Potremmo contentarci di riferire questo straordinario fatto, ma non possiamo dissimulare quanto nella presente sua forma ci sembra insussistente e incredibile; La deteriorazione della moneta è, per vero dire, convenientissima all'amministrazione di Gallieno, nè improbabile sembra che gli strumenti della corruzione paventassero l'inflessibil giustizia di Aureliano. Ma la colpa, come il profitto, dovea restringersi a pochi, nè facile è il concepire con quali arti potevano armare un popolo da loro offeso, contro un Monarca da loro tradito. Dovrebbe naturalmente aspettarsi che questi traditori incorressero la pubblica detestazione, come i delatori e gli altri ministri della oppressione; e che la riforma della moneta fosse un'azione ugualmente popolare che la distruzione di quegli antichi conti, che furono per ordine dell'Imperatore bruciati nel Foro di Traiano 90 90 Stor. Aug. p. 223. Aurel. Vittore.
. In un secolo, nel quale i principj del commercio erano così imperfettamente conosciuti, il fine più desiderabile potea forse ottenersi con mezzi rigorosi e imprudenti; ma un passeggiero gravame di tal natura può appena eccitare e mantenere una seria guerra civile. Il rinnovamento di tasse insopportabili, imposte o su i terreni o su i generi necessari alla vita, può finalmente concitare quelli che o non vogliono o non possono abbandonare la patria. Ma il caso è molto diverso in ogni operazione, che per qualsivoglia mezzo ristabilisce il giusto valore della moneta. Il male passeggiero è presto dimenticato per l'utile permanente, lo scapito va diviso fra molti; e se pochi opulenti individui soffrono una sensibil diminuzione di ricchezze, perdono insieme con queste quel grado di peso e d'importanza, che traevano dal possedimento delle medesime. In qualunque maniera volesse Aureliano nascondere la vera causa della ribellione, la sua riforma della moneta poteva fornire solamente un debol pretesto ad un già potente e malcontento partito. Roma, benchè priva della libertà, era lacerata dalle fazioni. Il popolo, per cui l'Imperatore, plebeo egli stesso, sempre professava una particolar tenerezza, viveva in continue dissensioni col Senato, coll'Ordine Equestre, e coi Pretoriani 91 91 Infierì già prima del ritorno di Aureliano dall'Egitto. Vedi Vopisco, che cita una lettera originale. Stor. Aug. p. 244.

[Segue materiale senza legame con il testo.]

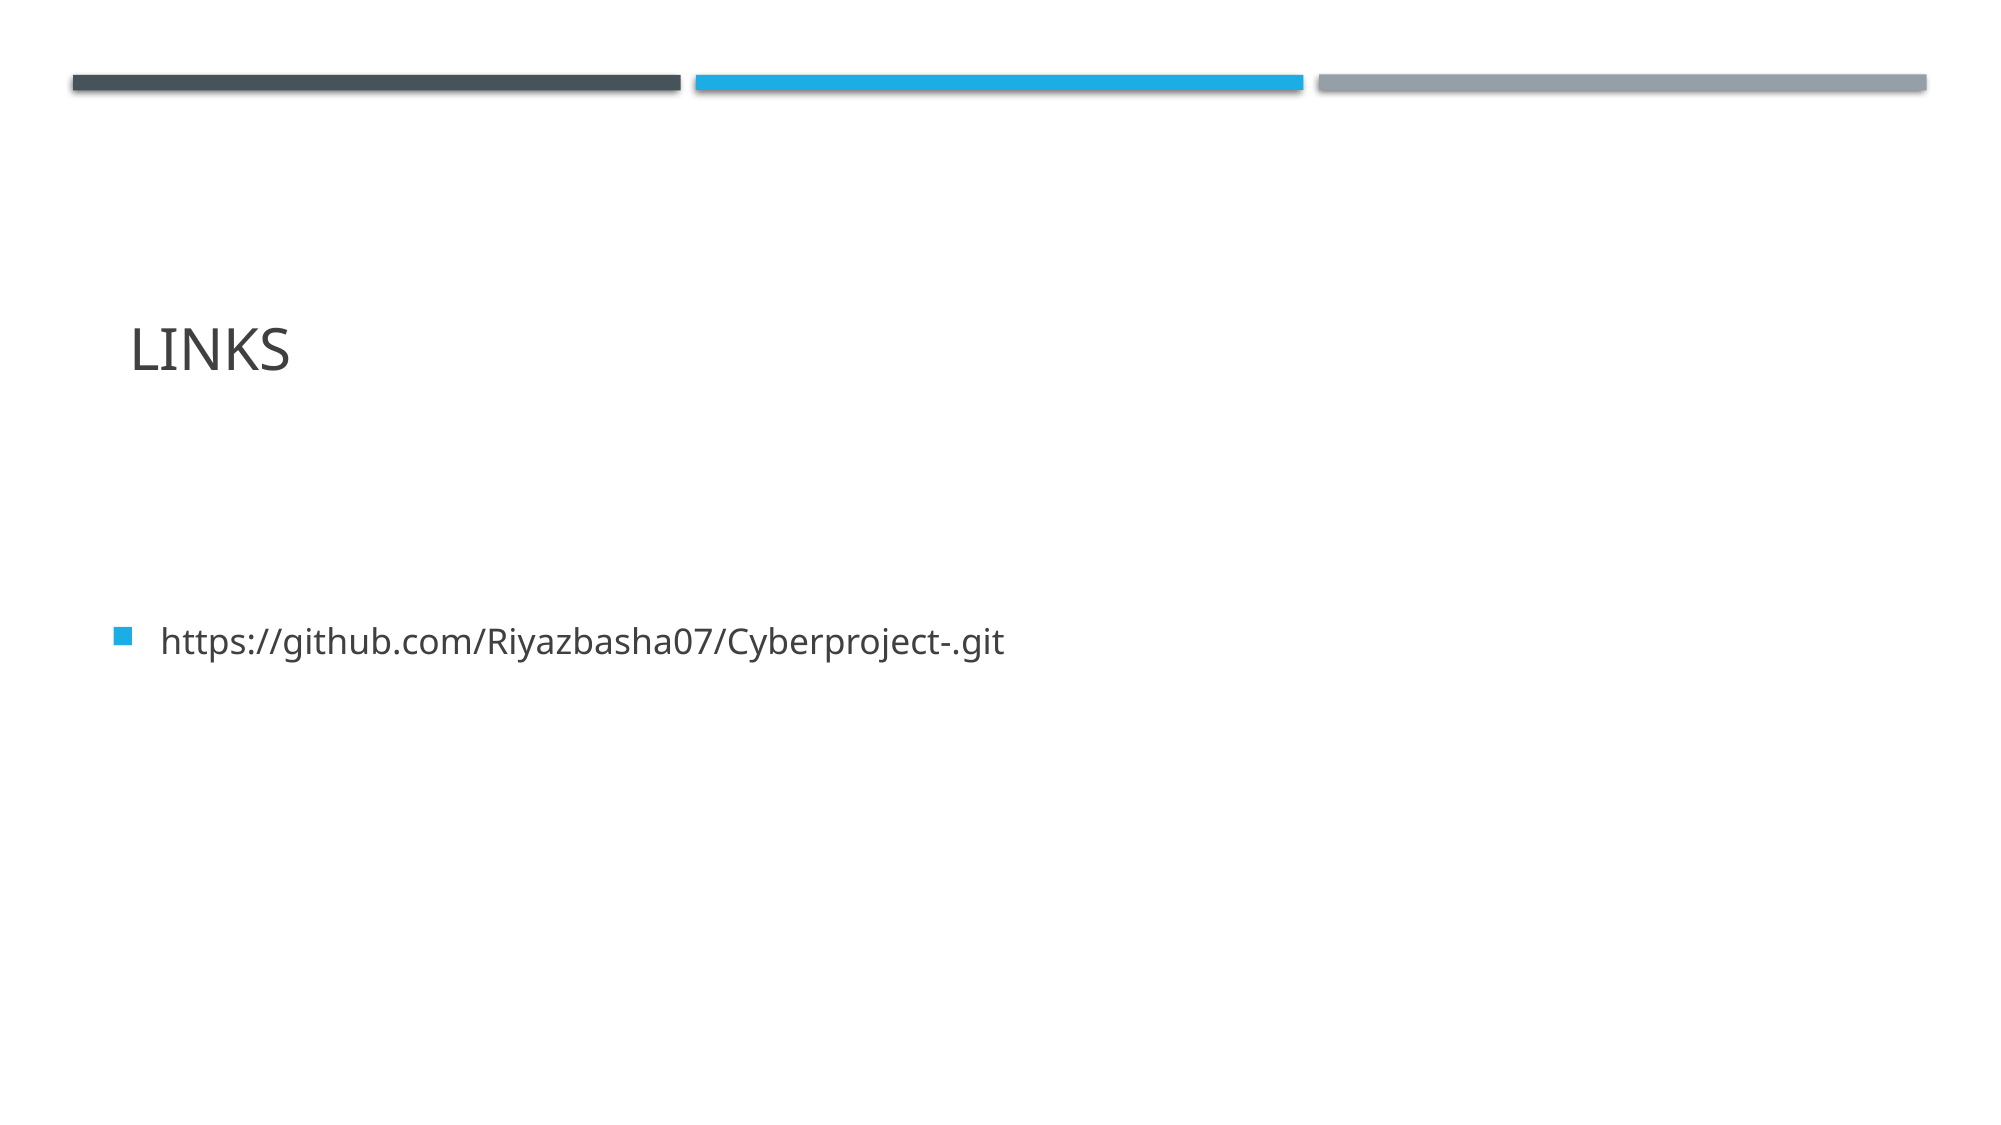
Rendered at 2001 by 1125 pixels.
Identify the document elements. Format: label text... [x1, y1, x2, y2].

title links [114, 249, 1924, 445]
list https://github.com/Riyazbasha07/Cyberproject-.git [95, 340, 1905, 937]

. Niente meno che la ferma, benchè segreta congiura di questi ordini, dell'autorità del primo, dell'opulenza del secondo, e delle armi dei terzi, avrebbe potuto spiegare una forza bastante per contendere in battaglia con le veterane legioni del Danubio, che sotto la condotta di un Sovrano guerriero aveano compita la conquista dell'Oriente e dell'Occidente.